April 27th was the 4 year anniversary of the second major tornado outbreak to hit the eastern third of the United States in 2011. Tornadoes were reported from Mississippi, northern Florida, and Alabama all the way up into New York. Similar to the outbreak of April 16th, 2011, this one was expected to make for a very bad day. Even with all the improvements in forecasting and warning technology, more than 200 people died that day with over a thousand more injured.

As our understanding of the elements needed to produce tornadoes improves, our ability to give advanced warning long before the storms take shape improves as well. Meteorologists now know to look for high dew points near the surface, strong vertical wind shear (the change in wind speed and direction with height), and a strong storm system - both high up in the atmosphere and as a frontal boundary near the surface. These ingredients are the basics for the "perfect storm" scenario when it comes to predicting a tornado outbreak.
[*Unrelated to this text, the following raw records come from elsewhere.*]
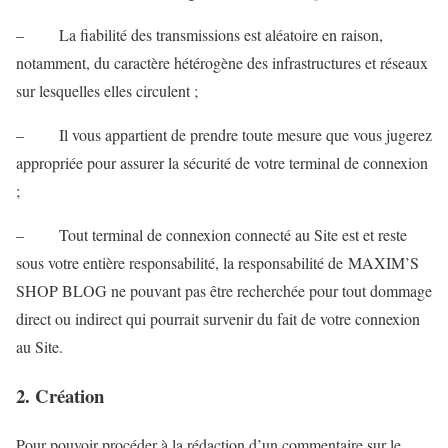
– La fiabilité des transmissions est aléatoire en raison,
notamment, du caractère hétérogène des infrastructures et réseaux
sur lesquelles elles circulent ;
– Il vous appartient de prendre toute mesure que vous jugerez
appropriée pour assurer la sécurité de votre terminal de connexion
;
– Tout terminal de connexion connecté au Site est et reste
sous votre entière responsabilité, la responsabilité de MAXIM’S
SHOP BLOG ne pouvant pas être recherchée pour tout dommage
direct ou indirect qui pourrait survenir du fait de votre connexion
au Site.
2. Création
Pour pouvoir procéder à la rédaction d’un commentaire sur le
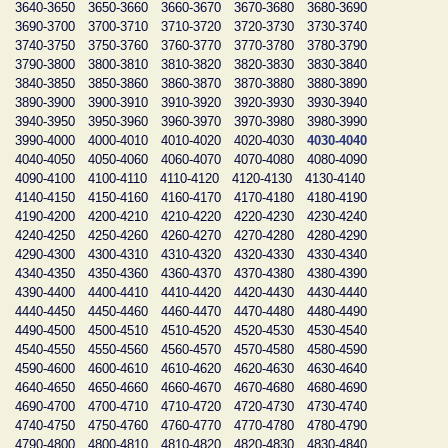
3640-3650
3650-3660
3660-3670
3670-3680
3680-3690
3690-3700
3700-3710
3710-3720
3720-3730
3730-3740
3740-3750
3750-3760
3760-3770
3770-3780
3780-3790
3790-3800
3800-3810
3810-3820
3820-3830
3830-3840
3840-3850
3850-3860
3860-3870
3870-3880
3880-3890
3890-3900
3900-3910
3910-3920
3920-3930
3930-3940
3940-3950
3950-3960
3960-3970
3970-3980
3980-3990
3990-4000
4000-4010
4010-4020
4020-4030
4030-4040
4040-4050
4050-4060
4060-4070
4070-4080
4080-4090
4090-4100
4100-4110
4110-4120
4120-4130
4130-4140
4140-4150
4150-4160
4160-4170
4170-4180
4180-4190
4190-4200
4200-4210
4210-4220
4220-4230
4230-4240
4240-4250
4250-4260
4260-4270
4270-4280
4280-4290
4290-4300
4300-4310
4310-4320
4320-4330
4330-4340
4340-4350
4350-4360
4360-4370
4370-4380
4380-4390
4390-4400
4400-4410
4410-4420
4420-4430
4430-4440
4440-4450
4450-4460
4460-4470
4470-4480
4480-4490
4490-4500
4500-4510
4510-4520
4520-4530
4530-4540
4540-4550
4550-4560
4560-4570
4570-4580
4580-4590
4590-4600
4600-4610
4610-4620
4620-4630
4630-4640
4640-4650
4650-4660
4660-4670
4670-4680
4680-4690
4690-4700
4700-4710
4710-4720
4720-4730
4730-4740
4740-4750
4750-4760
4760-4770
4770-4780
4780-4790
4790-4800
4800-4810
4810-4820
4820-4830
4830-4840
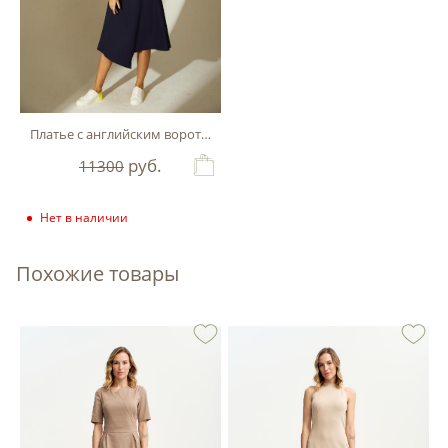
Платье с английским воротником
руб.
11300
Нет в наличии
Похожие товары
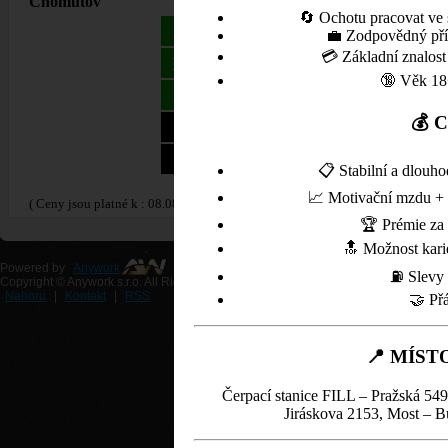
Chomutov
CZK
E
🔄 Ochotu pracovat ve
39.90
1.
NATURAL 95
💼 Zodpovědný přís
💳 Základní znalost
40.90
1.
NATURAL 95R E5
🔞 Věk 18+
43.90
1.
NATURAL 98
💰 
42.90
1.
DIESEL
43.90
1.
DIESEL+
📋 Stabilní a dlou
📈 Motivační mzdu + p
( Ceny jsou platné k : 08.08.2026 3:44:23 )
🏆 Prémie za 
🔝 Možnost kari
Powered by
Anywork
⛽ Slevy 
Copyright © Anywork s.r.o. All Rights Reserved
Nahoru
|
Kontakt
|
RSS
🤝 Přá
📍 MÍST
Čerpací stanice FILL – Pražská 54
Jiráskova 2153, Most – 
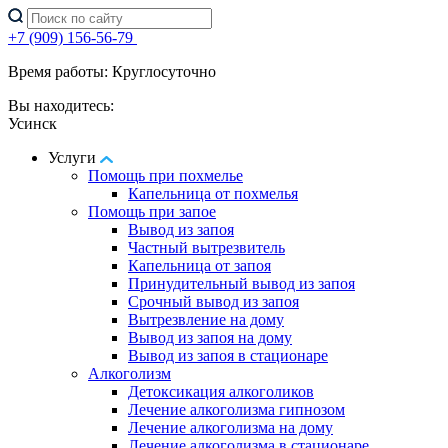
+7 (909) 156-56-79
Время работы: Круглосуточно
Вы находитесь:
Усинск
Услуги
Помощь при похмелье
Капельница от похмелья
Помощь при запое
Вывод из запоя
Частный вытрезвитель
Капельница от запоя
Принудительный вывод из запоя
Срочный вывод из запоя
Вытрезвление на дому
Вывод из запоя на дому
Вывод из запоя в стационаре
Алкоголизм
Детоксикация алкоголиков
Лечение алкоголизма гипнозом
Лечение алкоголизма на дому
Лечение алкоголизма в стационаре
The computer models used to make weather forecasts have come a long way over the last several decades in their ability to pinpoint the regions in which these ingredients will appear and the time frame for when the storms will begin. The closer the day of the outbreak gets, the more meteorologists can narrow down that window for severe weather.

By the early morning hours of April 27th, 2011, National Weather Service offices across the Southeast were doing their best to alert the public of the dangers the impending system held. By afternoon, Particularly Dangerous Situation (PDS) Tornado Watches were issued for the geographic areas in the bull's eye of the forecast models. PDS Tornado Watches are worded for effect in the hopes that people will understand that long-lived, strong tornadoes will be possible.
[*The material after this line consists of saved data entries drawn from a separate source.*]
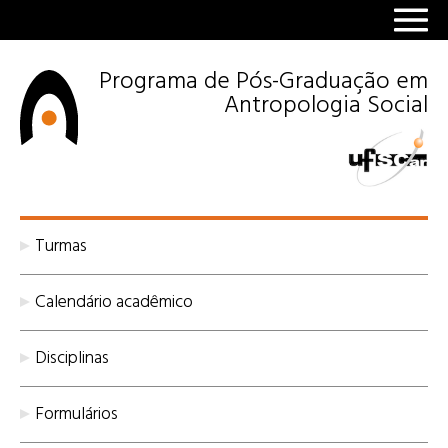
Programa de Pós-Graduação em
Antropologia Social
Turmas
Calendário acadêmico
Disciplinas
Formulários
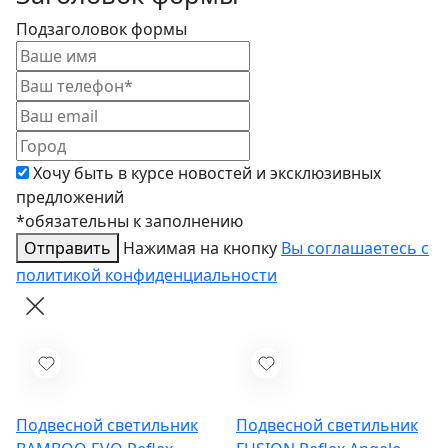
Подзаголовок формы
Хочу быть в курсе новостей и эксклюзивных
предложений
*обязательны к заполнению
Отправить
Нажимая на кнопку
Вы соглашаетесь с
политикой конфиденциальности
Подвесной светильник
Подвесной светильник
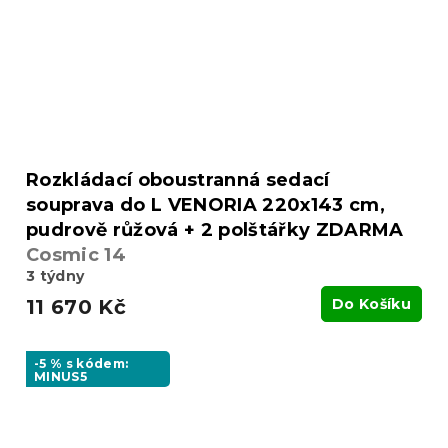
Rozkládací oboustranná sedací
souprava do L VENORIA 220x143 cm,
pudrově růžová + 2 polštářky ZDARMA
Cosmic 14
3 týdny
11 670 Kč
Do Košíku
-5 % s kódem:
MINUS5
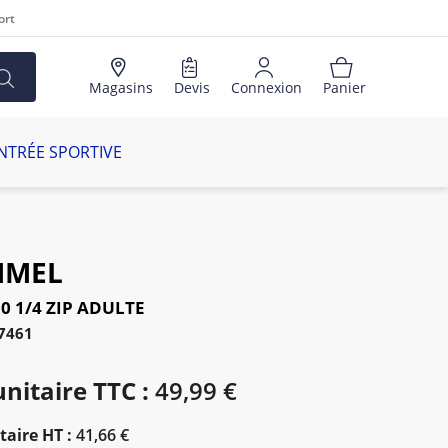
ort
Magasins
Devis
Connexion
Panier
NTRÉE SPORTIVE
MEL
0 1/4 ZIP ADULTE
37461
unitaire TTC :
49,99 €
taire HT :
41,66 €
Even with the time to prepare and get the message out to the population of the affected area, the casualty numbers were devastating. When the storms began developing and producing tornadoes, most of them were traveling at about 50 miles per hour, which is incredibly fast compared to the average 20 to 30 mile per hour storm speed. Many people apparently thought they had more time than they did to get to safety according to some post-storm studies.

Adding to the issue of the speed of the storms, as the damage mounted, electricity and radio towers were down causing difficult communication of new warnings. Many of the deaths occurred in mobile homes, which are notoriously unsafe in severe weather, and with EF4 and EF5 rated tornadoes, even well-built structures are vulnerable to obliteration. Plus, for some reason, some people still have the "it's not going to happen to me" mentality and don't take the warnings seriously. Scientists are perplexed by that third point.

Luckily, there is no outbreak like that one expected in our near future. In fact, with the exception of a garden variety thunderstorm embedded in the rain showers expected over the next few day, we're not expecting any noteworthy weather this week.